You can also of course make any modifications this way, so for example, if you have the userid in a variable called $userid you can do this:

$_SESSION['moxiemanager.filesystem.rootpath']="/var/www/htdocs/myroot/". $userid ."/files";

Session["moxiemanager.filesystem.rootpath"] = "c:/inetpub/wwwroot/"+ UserId +"/uploads";

Make sure your userid is secure, altho MoxieManager have checks for hacks in the path, sanitizing input is always a good idea.

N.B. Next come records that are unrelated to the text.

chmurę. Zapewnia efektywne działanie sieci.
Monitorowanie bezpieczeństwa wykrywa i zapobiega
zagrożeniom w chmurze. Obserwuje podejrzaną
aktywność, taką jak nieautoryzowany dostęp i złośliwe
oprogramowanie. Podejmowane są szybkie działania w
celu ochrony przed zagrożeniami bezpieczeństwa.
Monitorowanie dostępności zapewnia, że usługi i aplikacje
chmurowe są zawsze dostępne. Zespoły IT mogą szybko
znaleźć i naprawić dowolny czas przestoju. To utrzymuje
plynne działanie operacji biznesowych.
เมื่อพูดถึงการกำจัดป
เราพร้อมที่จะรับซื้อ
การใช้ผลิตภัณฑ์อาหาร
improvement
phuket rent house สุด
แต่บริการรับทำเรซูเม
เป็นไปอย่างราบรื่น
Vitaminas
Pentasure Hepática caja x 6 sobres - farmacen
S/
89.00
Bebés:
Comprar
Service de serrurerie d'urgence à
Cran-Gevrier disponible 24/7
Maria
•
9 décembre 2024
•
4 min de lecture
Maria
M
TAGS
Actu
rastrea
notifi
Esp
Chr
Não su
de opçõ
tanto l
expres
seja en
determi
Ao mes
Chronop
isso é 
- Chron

Setting AmazonS3 or Azure paths via sessions

If you are using AmazonS3 or Azure, you can set the config options through a flat session structure, like this:

// Amazon
$_SESSION["moxiemanager.amazons3.buckets.myclient.publickey"] = "pubkey";
$_SESSION["moxiemanager.amazons3.buckets.myclient.secretkey"] = "seckey";
$_SESSION["moxiemanager.amazons3.buckets.myclient.urlprefix"] = "http://bucketname.s3.amazonaws.com";
// Azure
$_SESSION["azure.containers.myazureclient.container"] = "test";
$_SESSION["azure.containers.myazureclient.account"] = "moxietest";
$_SESSION["azure.containers.myazureclient.sharedkey"] = "sharedkey";
// Setup the rootpath
$_SESSION["moxiemanager.filesystem.rootpath"] = "s3://myclient;azure://myazureclient";

/* Amazon S3 */
Session["moxiemanager.amazons3.buckets.myclient.publickey"] = "pubkey";
Session["moxiemanager.amazons3.buckets.myclient.secretkey"] = "seckey";
Session["moxiemanager.amazons3.buckets.myclient.urlprefix"] = "http://bucketname.s3.amazonaws.com";

/* Azure */
Session["azure.containers.myazureclient.container"] = "testcontainer";
Session["azure.containers.myazureclient.account"] = "moxietest";
Session["azure.containers.myazureclient.sharedkey"] = "sharedkey";

/* Setup rootpath */
Session["moxiemanager.filesystem.rootpath"] = "s3://myclient;azure://myazureclient";

Please note the buckets.<name> and containers.<name>, that needs to match your rootpath setup.

If you are using a system that overrides session management, you have to initalize the system framework inside the config file, so it will use the systems session storage.